On Tue, 31 Oct 2000, John D. Giorgis wrote:
> At 09:01 PM 10/30/00 -0700, Andrea wrote:
> >I *also* have to wonder what possible reason you could have for
> >bringing this up, other than trying to incite an abortion debate.
>
> How about this? I found that tidbit to be fascinating, and I regularly
> pass along things which I find fascinating to the List?
I wish you would use a bit more selection in your choices of what
"interesting" things you pass along. I don't think this is an
appropriate forum for general purpose political discussion,
particularly on the neverending flamewar topics of g*ns and abortion.
Pass on interesting science articles, or reviews of SF books, but I'd
personally prefer it if you'd refrain from the political ones.

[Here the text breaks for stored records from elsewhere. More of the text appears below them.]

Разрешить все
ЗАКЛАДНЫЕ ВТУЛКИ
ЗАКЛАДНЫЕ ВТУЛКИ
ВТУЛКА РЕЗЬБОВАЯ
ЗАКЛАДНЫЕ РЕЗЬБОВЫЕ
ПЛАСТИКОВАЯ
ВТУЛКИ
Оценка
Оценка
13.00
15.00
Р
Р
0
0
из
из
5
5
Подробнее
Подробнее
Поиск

If I'm in a minority here, I'll shut up, and just ask that the politics
threads be kept marked so I can procmail filter them.
> Plus, I don't
> happen to have any particular aversion whatsoever to an abortion debate (as
> you seem to do), so the thought of "trying to incite an abortion debate"
> never crossed my mind.
Nobody has *ever* changed anyone elses' mind on abortion with a
debate on Usenet or mailing lists. When people do change their
minds it's after personal thought. What debates in fora like this
*do* do is generate a lot of anger, much heat a little light, and
reiterate positions that have been repeated ad nauseum a hundred
times before.
> Personally, I think its only human to have self-doubts when confronted with
> that kind of evidence.
With *what* kind of evidence?
"Someone of historical interest, but who was never personally
influential or outspoken on this issue, and who never personally
tried to convince people, has changed her mind on an important
issue"? That's a trivia question, a minor curiousity, not damning
evidence that all abortion rights suporters are deluded fools.
--
Andrea Leistra [EMAIL PROTECTED]
If we could put a man on the moon, why can't we do it again?